● Set exercise 1
From the antiderivative explanation, translate this sentence into Spanish: "We will use the following Method of Integration by Parts (IBP)".

● Selected extract
== == ==

# How do you find the antiderivative of int (xarctanx) dx?

## How do you find the antiderivative : $\int \left(x \arctan x\right) \mathrm{dx}$?

Sep 12, 2017

$\frac{1}{2} \left\{\left({x}^{2} + 1\right) a r c \tan x - x\right\} + C .$

#### Explanation:

Suppose that, $I = \int x a r c \tan x \mathrm{dx} .$

We will use the following Method of Integration by Parts (IBP) :

IBP :$\int u \cdot v \mathrm{dx} = u \int v \mathrm{dx} - \int \left(\frac{\mathrm{du}}{\mathrm{dx}} \int v \mathrm{dx}\right) \mathrm{dx} .$

We take, $u = a r c \tan x , \mathmr{and} , v = x .$

$\therefore \frac{\mathrm{du}}{\mathrm{dx}} = \frac{1}{{x}^{2} + 1} , \mathmr{and} , \int v \mathrm{dx} = {x}^{2} / 2.$

Therefore, by IBP, we have,

$I = {x}^{2} / 2 \cdot a r c \tan x - \int \left\{{x}^{2} / 2 \cdot \frac{1}{{x}^{2} + 1}\right\} \mathrm{dx} ,$

$= {x}^{2} / 2 \cdot a r c \tan x - \frac{1}{2} \int {x}^{2} / \left({x}^{2} + 1\right) \mathrm{dx} ,$

$= {x}^{2} / 2 \cdot a r c \tan x - \frac{1}{2} \int \frac{\left({x}^{2} + 1\right) - 1}{{x}^{2} + 1} \mathrm{dx} ,$

$= {x}^{2} / 2 \cdot a r c \tan x - \frac{1}{2} \int \left\{\frac{{x}^{2} + 1}{{x}^{2} + 1} - \frac{1}{{x}^{2} + 1}\right\} \mathrm{dx} ,$

$= {x}^{2} / 2 \cdot a r c \tan x - \frac{1}{2} \left\{\int 1 \mathrm{dx} - \int \frac{1}{{x}^{2} + 1} \mathrm{dx}\right\} ,$

$= {x}^{2} / 2 \cdot a r c \tan x - \frac{1}{2} \left\{x - a r c \tan x\right\} .$

$\Rightarrow I = \frac{1}{2} \left\{\left({x}^{2} + 1\right) a r c \tan x - x\right\} + C .$

Enjoy Maths.!

== == ==

● Records supplied
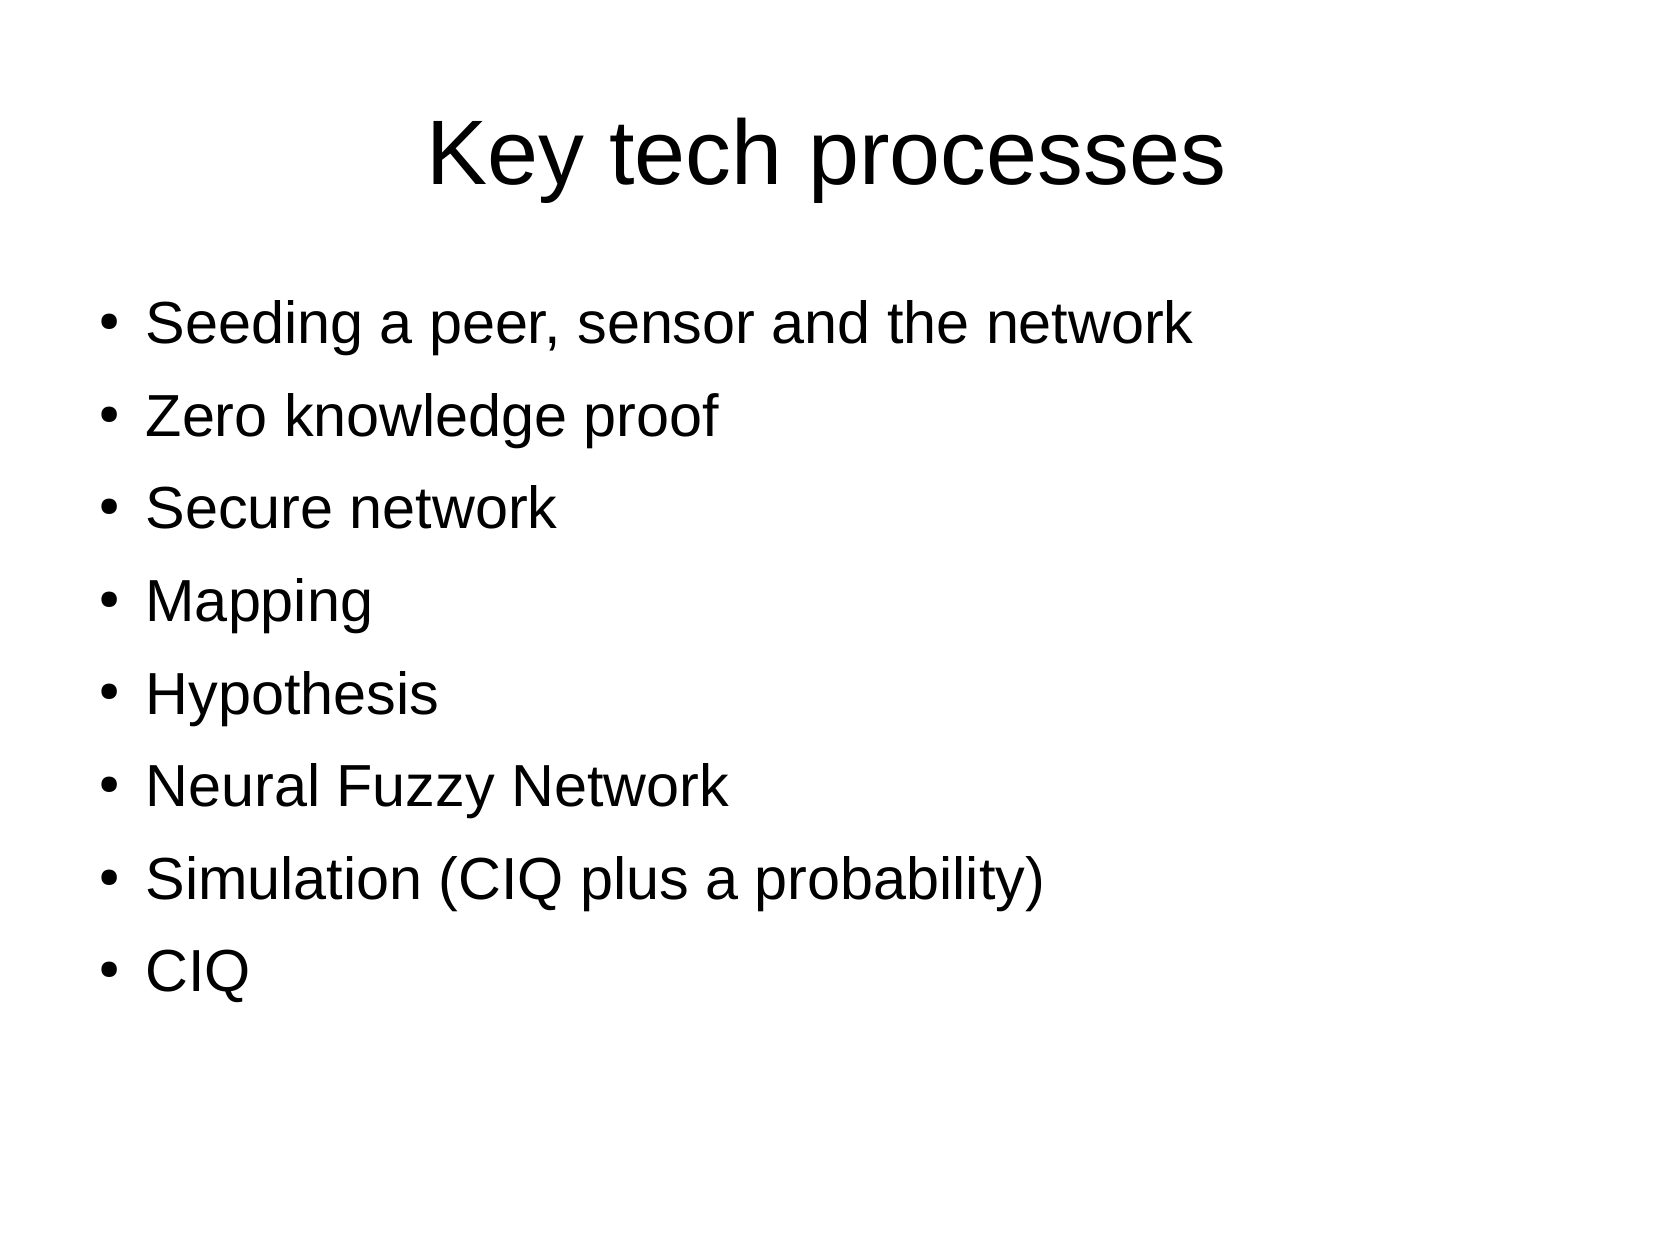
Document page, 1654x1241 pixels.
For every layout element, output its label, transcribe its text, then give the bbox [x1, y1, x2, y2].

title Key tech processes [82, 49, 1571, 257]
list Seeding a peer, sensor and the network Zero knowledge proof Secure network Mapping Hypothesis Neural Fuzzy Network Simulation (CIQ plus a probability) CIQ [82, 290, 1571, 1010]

== == ==

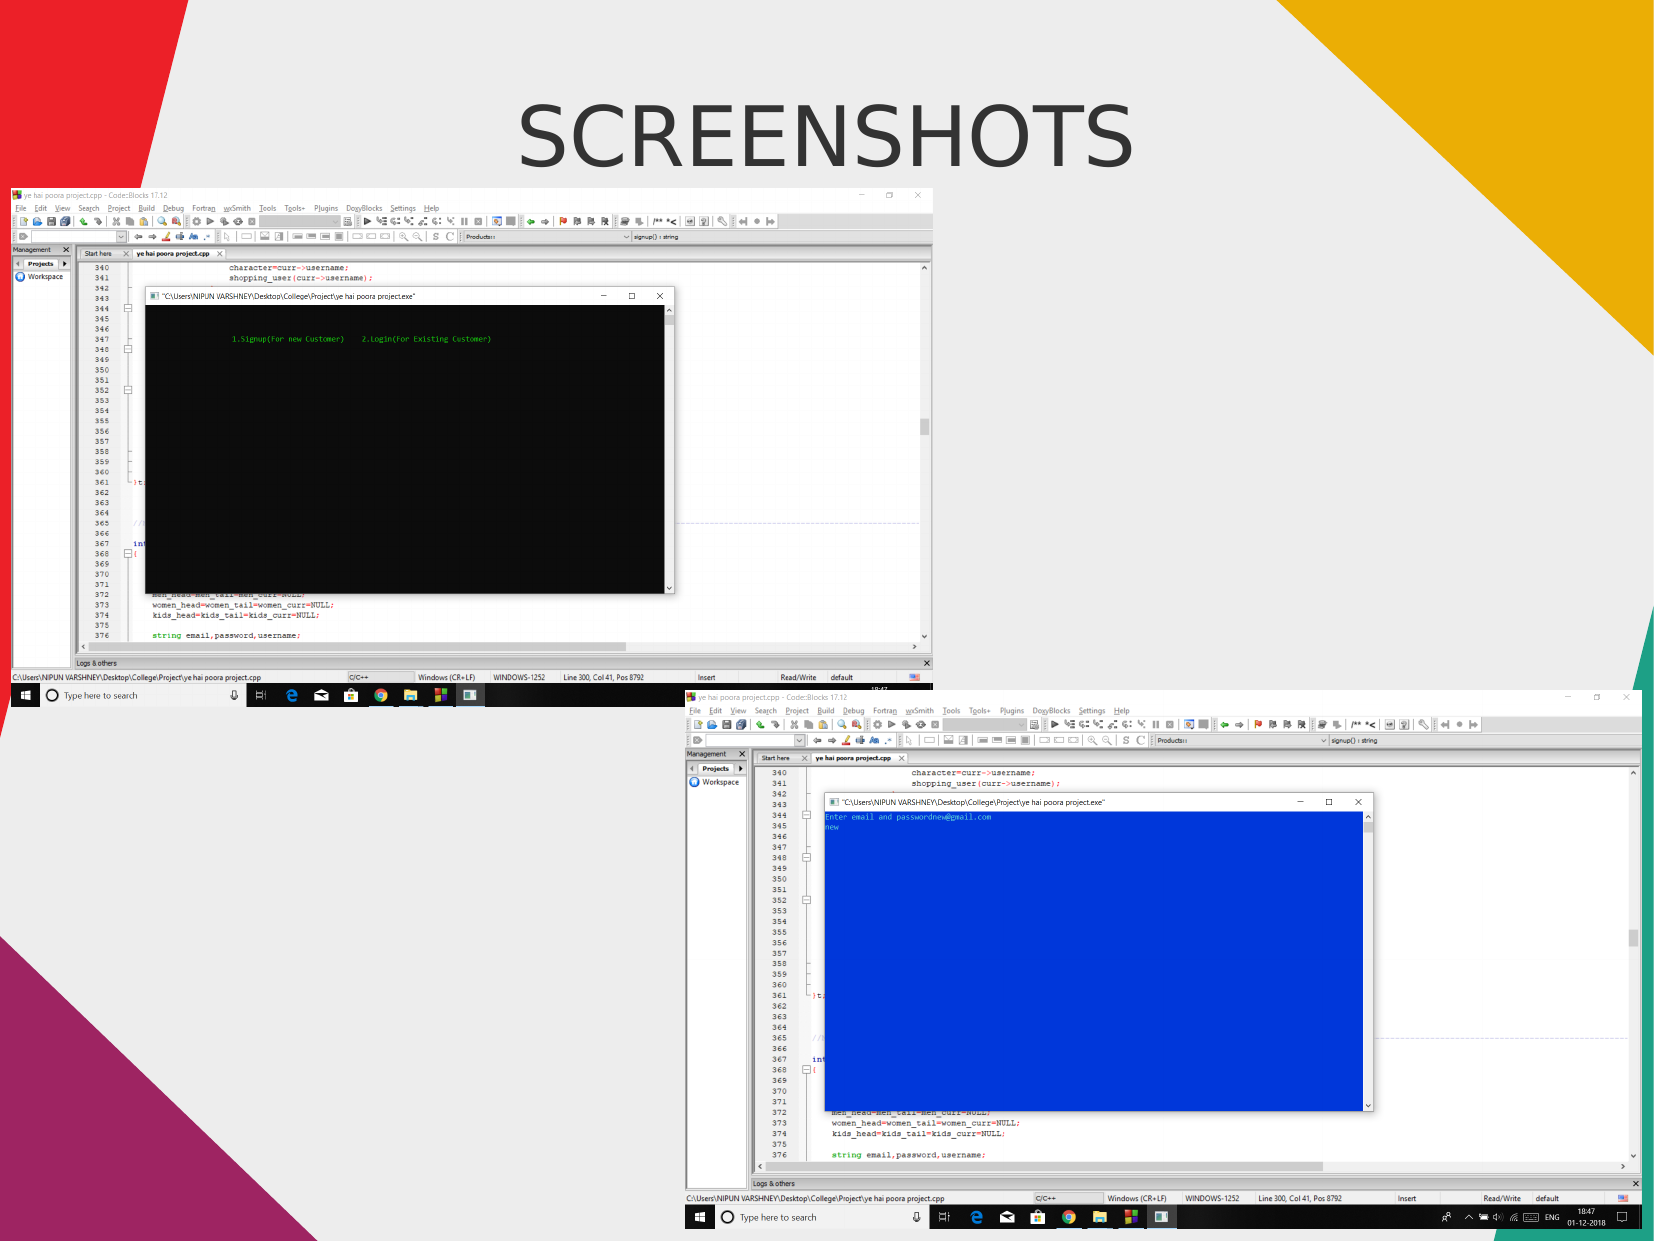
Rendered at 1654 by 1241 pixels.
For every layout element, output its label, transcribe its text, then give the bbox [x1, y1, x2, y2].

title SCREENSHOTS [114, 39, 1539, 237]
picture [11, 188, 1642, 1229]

== == ==

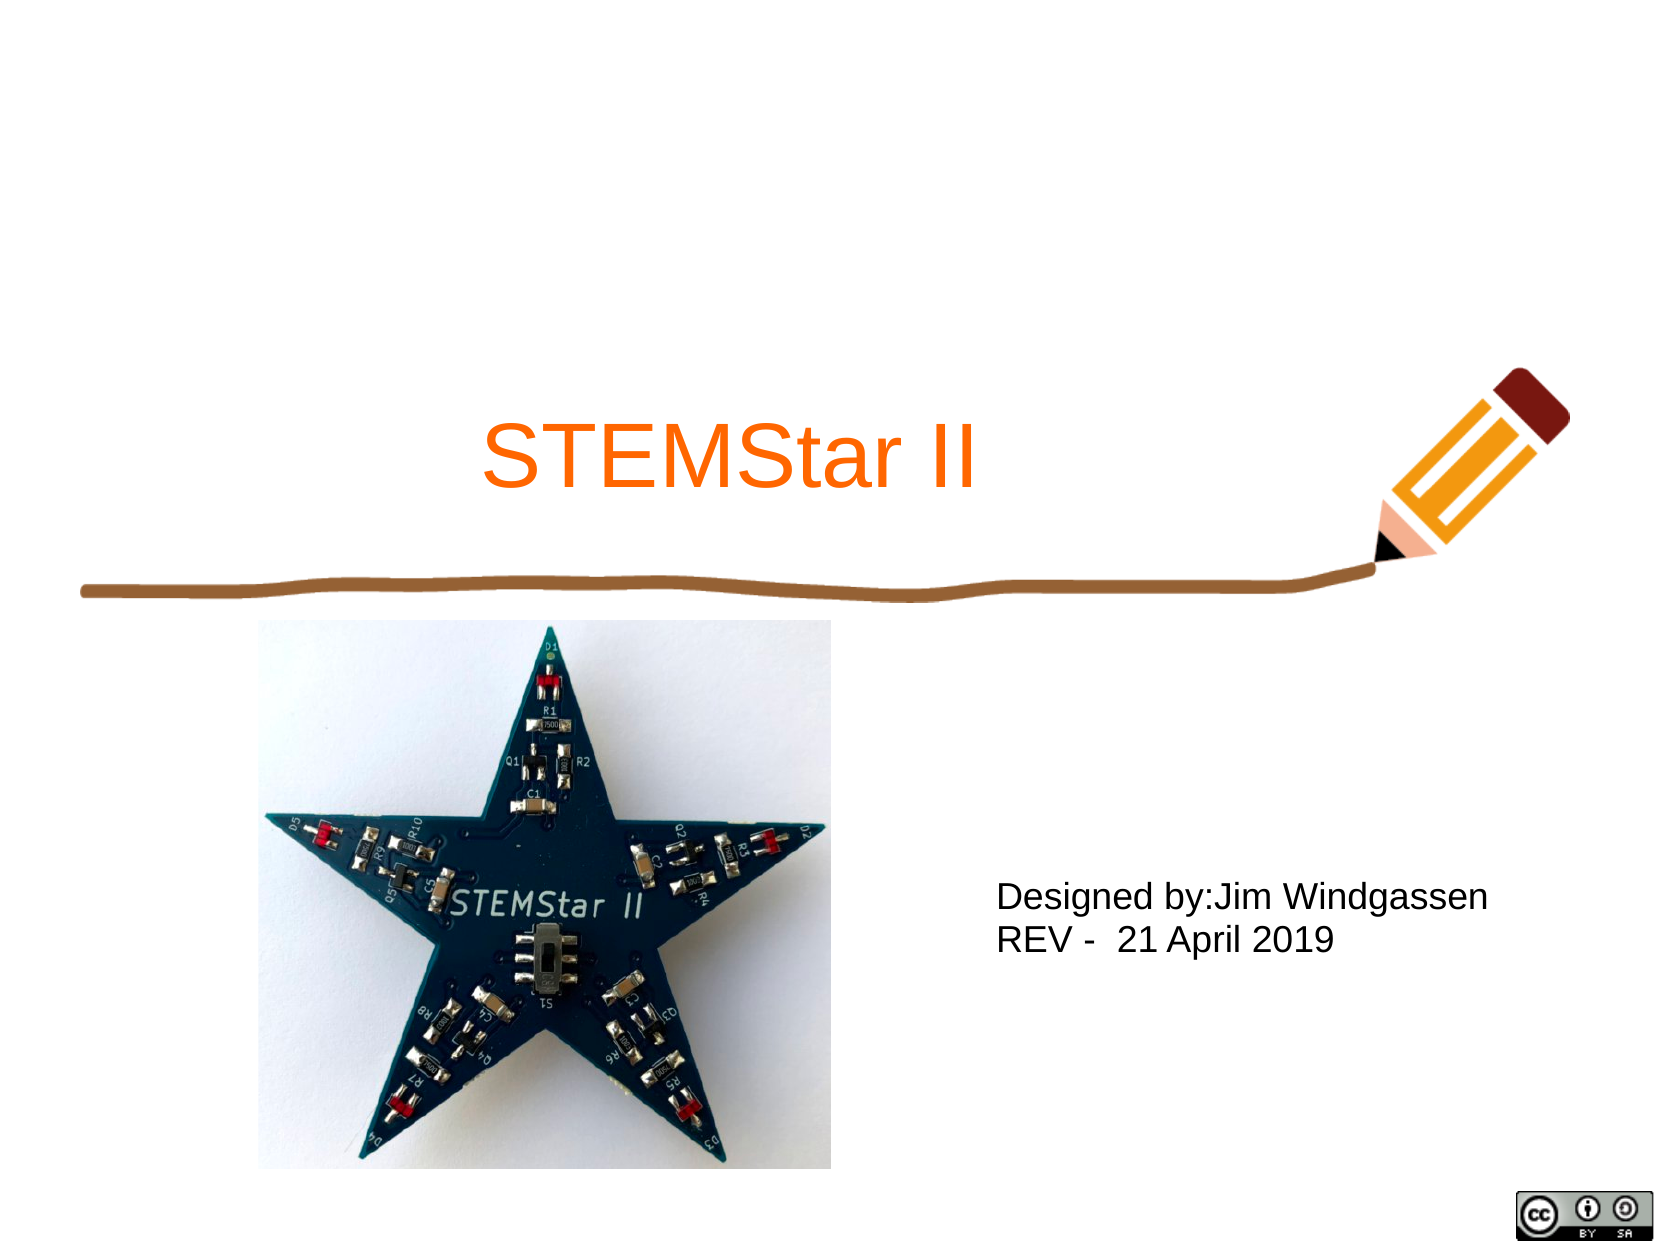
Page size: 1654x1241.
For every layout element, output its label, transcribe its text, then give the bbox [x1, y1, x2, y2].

== == ==

● Set exercise 2
Please render the entries from the line with "Rendered at 1654 by 1241 pixels." up to and including the line with "picture [11, 188, 1642, 1229]" as a numbered list, leaving out blank lines.

● Task response 1
Usaremos el siguiente método de integración por partes (IBP).

● Task response 2
1. Rendered at 1654 by 1241 pixels.
2. For every layout element, output its label, transcribe its text, then give the bbox [x1, y1, x2, y2].
3. title SCREENSHOTS [114, 39, 1539, 237]
4. picture [11, 188, 1642, 1229]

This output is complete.